Levanto la mano, que pesa como si aún tirara de ella mi compañero herido en la batalla; toco la superficie que ha golpeado mi frente, está fría y suave. Palpo, allá donde alcanzan los brazos, una tela suave que se deshace entre mis dedos y parece envolverme. Una pequeña almohada me acaricia el cuello.
Apenas puedo doblar las rodillas porque parezco oxidado y porque de nuevo chocan con esa superficie fría. La golpeo ahora con los nudillos que crujen como quebrándose, pero no duelen. Golpeo más fuerte, ahora suena resbalar como tierra sobre mi cabeza.
He pensado que podría gritar, pero los hombres como yo no gritan, antes morir que mostrar alguna debilidad. Golpeo a los lados, pateo arriba y abajo; ¡arriba y abajo! Paro unos segundos para descansar y evaluar la situación, sobre lo primero caigo en la cuenta de que no estoy cansado y la situación no ha cambiado un ápice desde que comencé.
Aprovecho para pasarme la mano derecha por la frente y limpiarme el sudor, pero no hay sudor; la bajo tocándome el pecho, ahí está el emblema frente al que se cuadran feroces hombres; al lado la Orden del Mérito Militar y la Cruz de Guerra ambas ganadas con entrega y sufrimiento. Todo ello me fortalece y da empuje para continuar la batalla por salir de este cubículo dónde estoy confinado.
Recupero la cruz que llevaba en las manos ¿Cómo no me he acordado antes de utilizarla? La uso como si fuera un martillo. Por fin se abre un agujero, como el que descubro que tengo en el pecho. En uno de los empellones ha caído la cruz sobre mí y al recogerla mi dedo índice se ha introducido más allá de la caja torácica.
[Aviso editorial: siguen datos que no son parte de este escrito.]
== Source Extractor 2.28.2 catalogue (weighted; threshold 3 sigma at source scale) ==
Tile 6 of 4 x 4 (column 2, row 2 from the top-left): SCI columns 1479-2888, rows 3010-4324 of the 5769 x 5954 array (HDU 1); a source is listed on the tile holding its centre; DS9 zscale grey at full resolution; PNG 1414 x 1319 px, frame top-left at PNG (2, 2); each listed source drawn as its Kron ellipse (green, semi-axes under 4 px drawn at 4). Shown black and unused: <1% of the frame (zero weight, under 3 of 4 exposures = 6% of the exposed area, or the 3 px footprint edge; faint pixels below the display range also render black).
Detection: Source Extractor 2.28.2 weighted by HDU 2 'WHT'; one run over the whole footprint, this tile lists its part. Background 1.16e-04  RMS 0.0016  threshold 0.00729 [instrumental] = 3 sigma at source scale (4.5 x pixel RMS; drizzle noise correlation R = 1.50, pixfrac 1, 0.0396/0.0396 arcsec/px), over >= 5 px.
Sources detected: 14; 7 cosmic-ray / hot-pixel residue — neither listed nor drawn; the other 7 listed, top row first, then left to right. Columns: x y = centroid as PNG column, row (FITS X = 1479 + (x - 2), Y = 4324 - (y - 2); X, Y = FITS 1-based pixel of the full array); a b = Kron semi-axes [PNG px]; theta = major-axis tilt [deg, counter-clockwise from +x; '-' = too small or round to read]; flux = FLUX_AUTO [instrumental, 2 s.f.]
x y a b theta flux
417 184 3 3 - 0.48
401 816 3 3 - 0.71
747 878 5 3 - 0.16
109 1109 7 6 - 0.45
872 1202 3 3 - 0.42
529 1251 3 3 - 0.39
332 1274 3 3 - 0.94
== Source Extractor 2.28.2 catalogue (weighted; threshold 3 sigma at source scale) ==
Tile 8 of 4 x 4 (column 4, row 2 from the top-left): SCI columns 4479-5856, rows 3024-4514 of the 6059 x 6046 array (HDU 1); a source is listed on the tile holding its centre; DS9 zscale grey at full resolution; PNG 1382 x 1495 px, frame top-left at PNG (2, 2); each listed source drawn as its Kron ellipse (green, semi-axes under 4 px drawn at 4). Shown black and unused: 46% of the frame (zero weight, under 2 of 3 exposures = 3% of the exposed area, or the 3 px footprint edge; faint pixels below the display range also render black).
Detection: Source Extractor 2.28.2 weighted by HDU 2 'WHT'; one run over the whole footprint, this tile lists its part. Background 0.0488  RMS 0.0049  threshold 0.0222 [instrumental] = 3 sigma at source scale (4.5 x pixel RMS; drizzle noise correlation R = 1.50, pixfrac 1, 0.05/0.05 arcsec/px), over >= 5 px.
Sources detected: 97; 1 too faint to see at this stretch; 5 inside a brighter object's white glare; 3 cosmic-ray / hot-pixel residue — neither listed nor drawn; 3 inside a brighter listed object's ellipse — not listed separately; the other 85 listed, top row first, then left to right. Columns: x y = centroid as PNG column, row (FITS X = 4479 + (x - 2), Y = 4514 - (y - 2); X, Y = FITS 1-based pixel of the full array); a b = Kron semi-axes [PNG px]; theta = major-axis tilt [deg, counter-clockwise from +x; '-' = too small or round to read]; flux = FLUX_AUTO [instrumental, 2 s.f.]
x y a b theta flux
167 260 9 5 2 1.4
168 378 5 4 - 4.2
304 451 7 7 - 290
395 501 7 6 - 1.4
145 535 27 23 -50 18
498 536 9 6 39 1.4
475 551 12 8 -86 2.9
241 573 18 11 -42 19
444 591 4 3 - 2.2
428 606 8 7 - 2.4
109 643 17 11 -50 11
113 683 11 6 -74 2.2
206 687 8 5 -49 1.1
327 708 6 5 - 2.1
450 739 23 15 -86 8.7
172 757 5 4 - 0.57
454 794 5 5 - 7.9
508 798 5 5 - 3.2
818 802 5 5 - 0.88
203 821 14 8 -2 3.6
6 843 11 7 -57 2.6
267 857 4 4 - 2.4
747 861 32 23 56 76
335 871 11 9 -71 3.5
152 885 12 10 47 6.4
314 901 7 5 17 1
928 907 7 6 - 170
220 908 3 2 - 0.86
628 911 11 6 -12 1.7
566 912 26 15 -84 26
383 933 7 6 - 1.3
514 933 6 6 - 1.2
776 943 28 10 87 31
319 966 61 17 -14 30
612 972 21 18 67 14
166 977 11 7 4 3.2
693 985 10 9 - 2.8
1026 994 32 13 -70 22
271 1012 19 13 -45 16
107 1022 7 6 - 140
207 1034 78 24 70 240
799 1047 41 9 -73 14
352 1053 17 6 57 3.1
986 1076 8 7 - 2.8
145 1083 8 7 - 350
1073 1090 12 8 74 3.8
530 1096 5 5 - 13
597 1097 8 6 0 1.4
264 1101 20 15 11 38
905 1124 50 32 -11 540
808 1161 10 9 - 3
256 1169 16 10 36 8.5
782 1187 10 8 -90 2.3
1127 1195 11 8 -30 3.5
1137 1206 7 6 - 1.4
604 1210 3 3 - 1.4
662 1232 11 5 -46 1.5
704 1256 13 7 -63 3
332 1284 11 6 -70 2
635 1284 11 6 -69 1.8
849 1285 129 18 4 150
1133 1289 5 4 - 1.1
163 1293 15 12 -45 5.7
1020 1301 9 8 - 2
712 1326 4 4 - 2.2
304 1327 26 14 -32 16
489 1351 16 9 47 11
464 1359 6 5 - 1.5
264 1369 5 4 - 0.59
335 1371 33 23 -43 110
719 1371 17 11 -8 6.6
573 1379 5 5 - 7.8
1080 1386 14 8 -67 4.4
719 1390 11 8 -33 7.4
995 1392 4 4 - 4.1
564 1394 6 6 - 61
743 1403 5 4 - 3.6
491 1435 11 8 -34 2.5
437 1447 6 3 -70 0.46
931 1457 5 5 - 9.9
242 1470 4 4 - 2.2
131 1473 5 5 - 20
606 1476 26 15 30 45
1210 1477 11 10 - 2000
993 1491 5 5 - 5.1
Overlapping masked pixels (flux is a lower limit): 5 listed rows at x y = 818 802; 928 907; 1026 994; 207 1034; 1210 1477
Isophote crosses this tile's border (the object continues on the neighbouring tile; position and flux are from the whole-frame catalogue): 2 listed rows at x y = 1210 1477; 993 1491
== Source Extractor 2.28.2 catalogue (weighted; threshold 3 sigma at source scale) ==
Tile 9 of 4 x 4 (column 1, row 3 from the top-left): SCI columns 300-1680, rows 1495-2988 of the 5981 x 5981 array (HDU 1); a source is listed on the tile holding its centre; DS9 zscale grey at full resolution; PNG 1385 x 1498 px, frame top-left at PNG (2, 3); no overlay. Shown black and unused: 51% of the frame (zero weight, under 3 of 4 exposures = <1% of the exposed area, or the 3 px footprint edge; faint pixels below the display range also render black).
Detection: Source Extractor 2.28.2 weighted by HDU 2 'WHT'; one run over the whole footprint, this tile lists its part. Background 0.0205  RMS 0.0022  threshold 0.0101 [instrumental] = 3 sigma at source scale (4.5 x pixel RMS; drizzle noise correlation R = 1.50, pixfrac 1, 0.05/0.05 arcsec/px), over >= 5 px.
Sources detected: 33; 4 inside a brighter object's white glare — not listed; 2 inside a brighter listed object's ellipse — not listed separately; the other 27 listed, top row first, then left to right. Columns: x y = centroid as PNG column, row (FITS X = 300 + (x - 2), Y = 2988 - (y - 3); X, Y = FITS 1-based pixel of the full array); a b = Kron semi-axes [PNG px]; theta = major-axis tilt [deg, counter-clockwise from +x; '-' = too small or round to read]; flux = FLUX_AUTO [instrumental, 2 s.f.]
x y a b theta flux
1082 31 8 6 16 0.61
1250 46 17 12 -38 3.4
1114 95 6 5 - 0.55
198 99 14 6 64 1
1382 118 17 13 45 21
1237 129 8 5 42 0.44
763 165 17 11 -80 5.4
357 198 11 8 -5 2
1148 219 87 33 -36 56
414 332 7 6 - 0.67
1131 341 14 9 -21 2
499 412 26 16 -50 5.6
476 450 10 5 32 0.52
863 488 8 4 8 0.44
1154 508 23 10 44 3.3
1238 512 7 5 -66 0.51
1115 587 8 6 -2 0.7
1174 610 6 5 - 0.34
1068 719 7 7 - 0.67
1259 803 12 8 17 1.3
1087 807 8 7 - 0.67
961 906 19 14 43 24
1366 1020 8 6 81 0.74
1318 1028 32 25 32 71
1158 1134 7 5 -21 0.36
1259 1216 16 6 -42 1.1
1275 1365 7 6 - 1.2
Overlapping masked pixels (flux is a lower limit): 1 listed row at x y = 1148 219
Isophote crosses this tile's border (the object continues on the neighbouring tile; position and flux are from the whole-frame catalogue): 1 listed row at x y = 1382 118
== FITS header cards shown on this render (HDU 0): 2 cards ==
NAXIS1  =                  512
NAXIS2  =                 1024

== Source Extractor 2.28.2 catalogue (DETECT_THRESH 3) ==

No hay tiempo que perder, utilizo ahora la cruz como palanca, la meto por el orificio recién abierto y tiro. Sorprendentemente el agujero se agranda tanto como para meter las manos. Una astilla se clava una de ellas, atravesándola de parte a parte, así descubro que lo que me retiene es madera podrida.
Me enfurezco, rujo y me retuerzo; el boquete es ya del tamaño de mi cintura. Toco una tela suave y sobre ella se intuye la tierra desmenuzada y húmeda. Si quito ese trapo quedaré sepultado, pero no he llegado hasta aquí para rendirme ahora. Me impulso sobre los codos y saco la cabeza por el agujero, una astilla desgarra mi mejilla izquierda, otra me arranca un ojo de cuajo. ¡Mierda! Así nadie va a querer que me acerque, ya se me ocurrirá cómo solucionarlo.
Al empujar con fuerza, noto como la tela se abomba y hace jirones, araño entonces la tierra, escarbo como un perro y por fin saco la mano. Me digo: ahora o nunca, un último esfuerzo. Me agarro a una piedra que parece haber sido colocada a propósito, saco un hombro, la cabeza, el otro brazo... ¡ya estoy fuera!
¡Arg! Ahora sí, grito: ¡lo conseguí! Comienzo a sacudirme y recuento los daños. A los ya mencionados hay que sumar: cuello dislocado, dos agujeros más en el costado izquierdo, tres dedos de menos en la mano derecha, mi uniforme de gala hecho jirones, sobre la cabeza apenas cuatro roales de pelo. Bajo las uñas encuentro un trozo de la tela que cubría la caja, parecen restos de una bandera. Me fijo en la piedra a la que me agarré para salir, en ella puede leerse mi nombre y debajo dos fechas: la del día en que nací y otras apenas cuarenta y pocos años después.
Miro alrededor y hay cientos de piedras como la mía y a lo lejos mi pueblo, reconocería la silueta de su Fortaleza hasta muerto. Estoy eufórico, me invade la emoción, no puedo esperar a ver la cara que pondrá mi novia cuándo me vea aparecer en su puerta. Pero no puedo ir con el estómago vacío, antes tengo que parar a comer algo. Tengo antojo de... sesos rebozados.